É claro que fica complicado mensurar isso em um investimento. Nesse caso, vale mais a pena focar nos fundamentos da empresa. Mas o estudo ressalta um aspecto curioso da nossa psicologia, com possibilidade de outros desdobramentos. Será que valeria o mesmo, por exemplo, para a atenção que damos à análise de um determinado papel, valorizando as afinidades com o analista? Vamos ter que esperar o próximo estudo para saber.

A grande notícia negativa da semana passada no mercado americano foi a queda das ações da Netflix (NFLX34). Enrolada na estagnação no número de assinantes na Europa e na Ásia e a perda de 700 mil na Rússia depois da decisão da gigante de streaming de deixar o país, pela primeira vez desde 2011 terminou um trimestre perdendo assinaturas – 200 mil.

As projeções do mercado eram de crescimento de 2 milhões. Foi o gatilho para a ação despencar até chegar a uma queda de praticamente 70% no ano, afastando investidores. Um deles foi Bill Ackman, megainvestidor que é fundador e CEO da Pershing Square Capital Management, conhecido pelas apostas de sucesso.

Apenas três meses depois de anunciar a compra de 3,1 milhões de ações da Netflix, ele zerou a posição, acumulando um prejuízo de US$ 430 milhões. Como justificativa, apontou a impossibilidade de olhar hoje, com os dados disponíveis, para o futuro da Netflix e saber o que deve acontecer. Ao se deparar com um grau maior de incerteza, preferiu não arriscar.

Se foi um movimento acertado ou não, só o futuro dirá. Como digo sempre, ninguém tem bola de cristal para saber. Mas o episódio deixa uma lição importante sobre a psicologia dos investimentos. Para começar, o megainvestidor foi surpreendentemente sincero ao admitir que errou ao investir na Netflix. “Estou 100% pronto para admitir meus erros e 100% pronto para fazê-lo rapidamente”, explicou, numa entrevista.

Ao se desfazer das ações, ele evitou também dois erros comuns dos investidores: segurar por muito tempo papéis que estão caindo, vendendo os que sobem, e se arriscar mais para reverter uma perda. São ambas grandes fontes de prejuízo nos portfólios, combinada com uma terceira; fazer operações demais. Neste caso, Ackman até poderia ser acusado, já que montou e desfez uma grande posição em pouco mais de três meses.

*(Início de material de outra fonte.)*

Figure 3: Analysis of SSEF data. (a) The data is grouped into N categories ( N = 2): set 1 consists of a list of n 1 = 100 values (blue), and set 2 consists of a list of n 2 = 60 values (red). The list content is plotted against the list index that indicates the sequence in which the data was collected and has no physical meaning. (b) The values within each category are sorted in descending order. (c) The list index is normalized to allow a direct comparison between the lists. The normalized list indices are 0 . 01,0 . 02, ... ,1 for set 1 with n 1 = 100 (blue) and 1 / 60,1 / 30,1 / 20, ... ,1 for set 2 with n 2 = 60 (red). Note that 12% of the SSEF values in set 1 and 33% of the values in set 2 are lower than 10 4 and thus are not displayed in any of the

Só que aí entra uma grande qualidade do investidor. Ele explicou que caso tivesse posições menores, poderia absorver o prejuízo sem precisar vender. A Pershing, no entanto, conta só com oito ou nove empresas na carteira. Um prejuízo de 43%, como o sofrido, tem potencial muito maior de afetar o retorno do portfólio como um todo. E, com a reversão das expectativas do mercado sobre a empresa, o papel pode cair ainda mais se a onda de vendas continuar.

Certamente foi doloroso absorver um prejuízo tão grande, mas Ackman foi disciplinado ao seguir seu método. Atingido o ponto em que podia suportar o prejuízo, não hesitou em sair mesmo com pouco tempo de investimento e com elogios à Netflix e à gestão da empresa.

A incerteza tem crescido em meio à chamada guerra do streaming, com mais concorrência com a Disney e HBO e a necessidade da Netflix continuar investindo alto para ter sucessos como Round 6 e Ataque de cães e seguir atraindo assinantes. Também terá que buscar novas fontes de receita. Nada que impeça a Netflix de continuar crescendo.

O lado positivo dos resultados do primeiro trimestre mostrou, por exemplo, uma forte alta do lucro por ação. Também é tradição o balanço da Netflix no começo do ano trazer números mais fracos. E, no fim das contas, se a Netflix perdeu assinantes, foi graças a um fator incomum: a guerra na Ucrânia. Se não tivesse excluído a Rússia, a empresa teria terminado o período de janeiro a março com 500 mil novos assinantes.

Paciência, além do mais, costuma presentear investimentos. É importante, porém, se manter fiel à estratégia definida. E foi o que o investidor fez.

*Samy Dana é Ph.D em Business, apresentador do Cafeína/InvestNews no YouTube e comentarista econômico.

As informações desta coluna são de inteira responsabilidade do autor e não do InvestNews e das instituições com as quais ele possui ligação.